I agree the Cartels are the best all around binding I've rode, but I had to ditch them when I downsized my boots. Now that I'm in size 11 boots I'm stuck between M and L in B bindings so I've switched to Union. Well just have to run some tests at AV this winter to settle this once and for all!


----------



## Alkasquawlik (Jul 13, 2010)

Matty_B_Bop said:


> nope. never rode the Force personally. I do have the 2015 Contact Pros, which are regarded as a 5 on Union's site. Being that the Force are rated as a 6, I would not consider them stiff seeing that the CPros were no where near stiff.

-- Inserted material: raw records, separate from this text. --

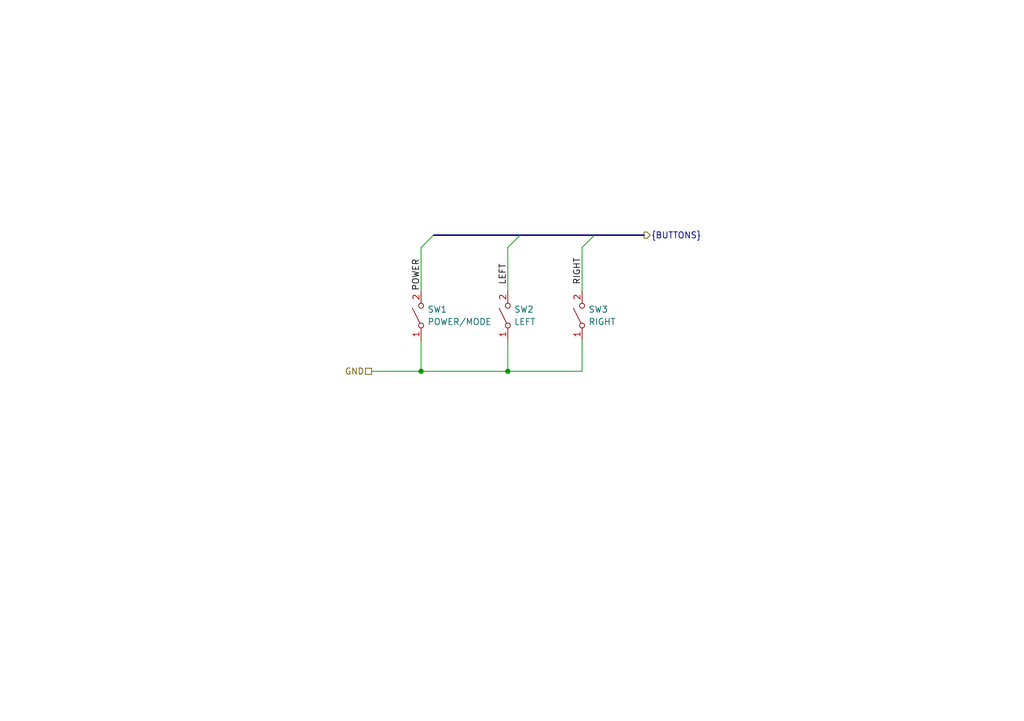
<source format=kicad_sch>
(kicad_sch (version 20211123) (generator eeschema)

  (uuid f3724f5b-f68e-43e4-a15e-9d2fce4a3547)

  (paper "A5")

  

  (bus_alias "BUTTONS" (members "POWER" "LEFT" "RIGHT"))
  (junction (at 86.36 76.2) (diameter 0) (color 0 0 0 0)
    (uuid 7140b267-53a0-4ebe-bc05-7963d4a82c76)
  )
  (junction (at 104.14 76.2) (diameter 0) (color 0 0 0 0)
    (uuid f53b6b2e-14a0-49ce-96bb-edb052c293aa)
  )

  (bus_entry (at 121.92 48.26) (size -2.54 2.54)
    (stroke (width 0) (type default) (color 0 0 0 0))
    (uuid 2fa712c5-fed3-4c00-a58b-4e22674880e1)
  )
  (bus_entry (at 88.9 48.26) (size -2.54 2.54)
    (stroke (width 0) (type default) (color 0 0 0 0))
    (uuid 439259a9-ae85-4cf0-b6a7-ecfe9f718f5e)
  )
  (bus_entry (at 106.68 48.26) (size -2.54 2.54)
    (stroke (width 0) (type default) (color 0 0 0 0))
    (uuid 8b23003c-4712-4f78-9ac7-115d80134a97)
  )

  (wire (pts (xy 86.36 76.2) (xy 104.14 76.2))
    (stroke (width 0) (type default) (color 0 0 0 0))
    (uuid 0a99b95c-a086-452a-84c8-276ad759265f)
  )
  (wire (pts (xy 119.38 50.8) (xy 119.38 59.69))
    (stroke (width 0) (type default) (color 0 0 0 0))
    (uuid 0bcc5c51-564b-40ac-97bf-c3397257816e)
  )
  (wire (pts (xy 119.38 76.2) (xy 119.38 69.85))
    (stroke (width 0) (type default) (color 0 0 0 0))
    (uuid 2b3ee6c4-2684-4acb-8949-99e4fc3099b6)
  )
  (wire (pts (xy 104.14 76.2) (xy 119.38 76.2))
    (stroke (width 0) (type default) (color 0 0 0 0))
    (uuid 38a444b4-1c00-4f7d-953e-38017b5ca030)
  )
  (wire (pts (xy 76.2 76.2) (xy 86.36 76.2))
    (stroke (width 0) (type default) (color 0 0 0 0))
    (uuid 54ac8693-5b5c-42ab-8c32-77805a06327d)
  )
  (wire (pts (xy 86.36 69.85) (xy 86.36 76.2))
    (stroke (width 0) (type default) (color 0 0 0 0))
    (uuid 5557697e-569d-453d-a052-34895104d318)
  )
  (bus (pts (xy 121.92 48.26) (xy 132.08 48.26))
    (stroke (width 0) (type default) (color 0 0 0 0))
    (uuid 72b74a00-cd14-4cb4-b875-95ac67b6d536)
  )

  (wire (pts (xy 104.14 69.85) (xy 104.14 76.2))
    (stroke (width 0) (type default) (color 0 0 0 0))
    (uuid 743c3a7c-07cf-4905-803c-4bed1a9ca23d)
  )
  (bus (pts (xy 106.68 48.26) (xy 121.92 48.26))
    (stroke (width 0) (type default) (color 0 0 0 0))
    (uuid 91ffc1f7-fc0f-4e43-b7b7-ed58c36f66ae)
  )
  (bus (pts (xy 88.9 48.26) (xy 106.68 48.26))
    (stroke (width 0) (type default) (color 0 0 0 0))
    (uuid a5dd043f-19c8-46c9-9a4d-a7118dd15b36)
  )

  (wire (pts (xy 104.14 50.8) (xy 104.14 59.69))
    (stroke (width 0) (type default) (color 0 0 0 0))
    (uuid aa927f6e-afb7-410d-a72d-48ced9d7dc26)
  )
  (wire (pts (xy 86.36 50.8) (xy 86.36 59.69))
    (stroke (width 0) (type default) (color 0 0 0 0))
    (uuid d9b60798-d37c-4d8f-9bab-aca1b8e3bfaf)
  )

  (label "RIGHT" (at 119.38 58.42 90)
    (effects (font (size 1.27 1.27)) (justify left bottom))
    (uuid a45891c7-3a1f-4f32-b76b-ee224016f2ff)
  )
  (label "LEFT" (at 104.14 58.42 90)
    (effects (font (size 1.27 1.27)) (justify left bottom))
    (uuid aabb0eeb-ca1c-40b8-9e0d-68c4def561d4)
  )
  (label "POWER" (at 86.36 59.69 90)
    (effects (font (size 1.27 1.27)) (justify left bottom))
    (uuid bfd7169d-a79a-4de3-995a-8cfb77e17113)
  )

  (hierarchical_label "{BUTTONS}" (shape output) (at 132.08 48.26 0)
    (effects (font (size 1.27 1.27)) (justify left))
    (uuid 065a1151-8469-4900-b549-6e5211f94dc2)
  )
  (hierarchical_label "GND" (shape passive) (at 76.2 76.2 180)
    (effects (font (size 1.27 1.27)) (justify right))
    (uuid 7adf14d3-5498-489a-bfd2-e01b1b4fab25)
  )

  (symbol (lib_id "Switch:SW_SPST") (at 86.36 64.77 90) (unit 1)
    (in_bom yes) (on_board yes) (fields_autoplaced)
    (uuid 070b97fb-efd5-4cb8-8673-c3fe7d1f8968)
    (property "Reference" "SW1" (id 0) (at 87.63 63.4999 90)
      (effects (font (size 1.27 1.27)) (justify right))
    )
    (property "Value" "POWER/MODE" (id 1) (at 87.63 66.0399 90)
      (effects (font (size 1.27 1.27)) (justify right))
    )
    (property "Footprint" "Button_Switch_SMD:SW_Push_1P1T_NO_CK_KMR2" (id 2) (at 86.36 64.77 0)
      (effects (font (size 1.27 1.27)) hide)
    )
    (property "Datasheet" "~" (id 3) (at 86.36 64.77 0)
      (effects (font (size 1.27 1.27)) hide)
    )
    (pin "1" (uuid 5aac1e21-0dd2-439d-8465-aed78fd1ceeb))
    (pin "2" (uuid 3a1fb409-c099-4cc0-8576-a880971a919c))
  )

  (symbol (lib_id "Switch:SW_SPST") (at 119.38 64.77 90) (unit 1)
    (in_bom yes) (on_board yes) (fields_autoplaced)
    (uuid 7f9a2efe-44a1-4570-9ea1-b6872feb7b40)
    (property "Reference" "SW3" (id 0) (at 120.65 63.4999 90)
      (effects (font (size 1.27 1.27)) (justify right))
    )
    (property "Value" "RIGHT" (id 1) (at 120.65 66.0399 90)
      (effects (font (size 1.27 1.27)) (justify right))
    )
    (property "Footprint" "Button_Switch_SMD:SW_Push_1P1T_NO_CK_KMR2" (id 2) (at 119.38 64.77 0)
      (effects (font (size 1.27 1.27)) hide)
    )
    (property "Datasheet" "~" (id 3) (at 119.38 64.77 0)
      (effects (font (size 1.27 1.27)) hide)
    )
    (pin "1" (uuid 92e03e90-e022-45ff-a5e7-7a57dccd8037))
    (pin "2" (uuid 6111679d-6376-4daf-addf-47504822dd68))
  )

  (symbol (lib_id "Switch:SW_SPST") (at 104.14 64.77 90) (unit 1)
    (in_bom yes) (on_board yes) (fields_autoplaced)
    (uuid 95da8198-6a54-4b4a-ad9e-1e39528fe9b2)
    (property "Reference" "SW2" (id 0) (at 105.41 63.4999 90)
      (effects (font (size 1.27 1.27)) (justify right))
    )
    (property "Value" "LEFT" (id 1) (at 105.41 66.0399 90)
      (effects (font (size 1.27 1.27)) (justify right))
    )
    (property "Footprint" "Button_Switch_SMD:SW_Push_1P1T_NO_CK_KMR2" (id 2) (at 104.14 64.77 0)
      (effects (font (size 1.27 1.27)) hide)
    )
    (property "Datasheet" "~" (id 3) (at 104.14 64.77 0)
      (effects (font (size 1.27 1.27)) hide)
    )
    (pin "1" (uuid f03b332d-5315-4c58-8f5e-0021c4f33299))
    (pin "2" (uuid a606bd66-fd7f-4182-88bc-24994e54452f))
  )
)

</source>
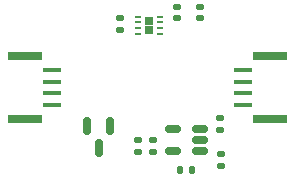
<source format=gtp>
%TF.GenerationSoftware,KiCad,Pcbnew,7.0.2-6a45011f42~172~ubuntu22.04.1*%
%TF.CreationDate,2023-09-16T18:58:55-07:00*%
%TF.ProjectId,i_control_led,695f636f-6e74-4726-9f6c-5f6c65642e6b,rev?*%
%TF.SameCoordinates,Original*%
%TF.FileFunction,Paste,Top*%
%TF.FilePolarity,Positive*%
%FSLAX46Y46*%
G04 Gerber Fmt 4.6, Leading zero omitted, Abs format (unit mm)*
G04 Created by KiCad (PCBNEW 7.0.2-6a45011f42~172~ubuntu22.04.1) date 2023-09-16 18:58:55*
%MOMM*%
%LPD*%
G01*
G04 APERTURE LIST*
G04 Aperture macros list*
%AMRoundRect*
0 Rectangle with rounded corners*
0 $1 Rounding radius*
0 $2 $3 $4 $5 $6 $7 $8 $9 X,Y pos of 4 corners*
0 Add a 4 corners polygon primitive as box body*
4,1,4,$2,$3,$4,$5,$6,$7,$8,$9,$2,$3,0*
0 Add four circle primitives for the rounded corners*
1,1,$1+$1,$2,$3*
1,1,$1+$1,$4,$5*
1,1,$1+$1,$6,$7*
1,1,$1+$1,$8,$9*
0 Add four rect primitives between the rounded corners*
20,1,$1+$1,$2,$3,$4,$5,0*
20,1,$1+$1,$4,$5,$6,$7,0*
20,1,$1+$1,$6,$7,$8,$9,0*
20,1,$1+$1,$8,$9,$2,$3,0*%
G04 Aperture macros list end*
%ADD10R,3.000000X0.800000*%
%ADD11R,1.600000X0.400000*%
%ADD12RoundRect,0.135000X-0.185000X0.135000X-0.185000X-0.135000X0.185000X-0.135000X0.185000X0.135000X0*%
%ADD13RoundRect,0.150000X0.512500X0.150000X-0.512500X0.150000X-0.512500X-0.150000X0.512500X-0.150000X0*%
%ADD14RoundRect,0.140000X0.170000X-0.140000X0.170000X0.140000X-0.170000X0.140000X-0.170000X-0.140000X0*%
%ADD15R,0.750000X0.650000*%
%ADD16R,0.500000X0.250000*%
%ADD17RoundRect,0.135000X0.185000X-0.135000X0.185000X0.135000X-0.185000X0.135000X-0.185000X-0.135000X0*%
%ADD18RoundRect,0.135000X-0.135000X-0.185000X0.135000X-0.185000X0.135000X0.185000X-0.135000X0.185000X0*%
%ADD19RoundRect,0.140000X-0.170000X0.140000X-0.170000X-0.140000X0.170000X-0.140000X0.170000X0.140000X0*%
%ADD20RoundRect,0.150000X-0.150000X0.587500X-0.150000X-0.587500X0.150000X-0.587500X0.150000X0.587500X0*%
G04 APERTURE END LIST*
D10*
%TO.C,J1*%
X52300000Y-62650000D03*
X52300000Y-57350000D03*
D11*
X54625000Y-58500000D03*
X54625000Y-59500000D03*
X54625000Y-60500000D03*
X54625000Y-61500000D03*
%TD*%
D10*
%TO.C,J2*%
X73100000Y-57350000D03*
X73100000Y-62650000D03*
D11*
X70775000Y-61500000D03*
X70775000Y-60500000D03*
X70775000Y-59500000D03*
X70775000Y-58500000D03*
%TD*%
D12*
%TO.C,R1*%
X68870000Y-62540000D03*
X68870000Y-63560000D03*
%TD*%
D13*
%TO.C,U2*%
X67100000Y-65375000D03*
X67100000Y-64425000D03*
X67100000Y-63475000D03*
X64825000Y-63475000D03*
X64825000Y-65375000D03*
%TD*%
D14*
%TO.C,C4*%
X63150000Y-65430000D03*
X63150000Y-64470000D03*
%TD*%
D15*
%TO.C,U1*%
X62825000Y-54340000D03*
X62825000Y-55140000D03*
D16*
X61875000Y-53990000D03*
X61875000Y-54490000D03*
X61875000Y-54990000D03*
X61875000Y-55490000D03*
X63775000Y-55490000D03*
X63775000Y-54990000D03*
X63775000Y-54490000D03*
X63775000Y-53990000D03*
%TD*%
D14*
%TO.C,C3*%
X67140000Y-54130000D03*
X67140000Y-53170000D03*
%TD*%
D17*
%TO.C,R3*%
X68880000Y-66630000D03*
X68880000Y-65610000D03*
%TD*%
D18*
%TO.C,R2*%
X65455000Y-66975000D03*
X66475000Y-66975000D03*
%TD*%
D19*
%TO.C,C1*%
X65200000Y-53185000D03*
X65200000Y-54145000D03*
%TD*%
D14*
%TO.C,C5*%
X61925000Y-65435000D03*
X61925000Y-64475000D03*
%TD*%
D20*
%TO.C,Q1*%
X59500000Y-63225000D03*
X57600000Y-63225000D03*
X58550000Y-65100000D03*
%TD*%
D14*
%TO.C,C2*%
X60330000Y-55110000D03*
X60330000Y-54150000D03*
%TD*%
M02*

</source>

never ridden them, but spouting off advice.


----------



## Matty_B_Bop (Jan 27, 2015)

Alkasquawlik said:


> Matty_B_Bop said:
> 
> 
> > nope. never rode the Force personally. I do have the 2015 Contact Pros, which are regarded as a 5 on Union's site. Being that the Force are rated as a 6, I would not consider them stiff seeing that the CPros were no where near stiff.
> ...


Haha, don't hate. Just going off the rating systems that union has. And having experience with their other bindings gives me a benchmark to go off of. The force aren't regarded as stiff. That is true, according to union's site. 

My original point still stands: I think a binding that is advertised as stiff/stiffer would best complement a board like the BSOD. The union force are not regarded as stiff, and that is according to union.


----------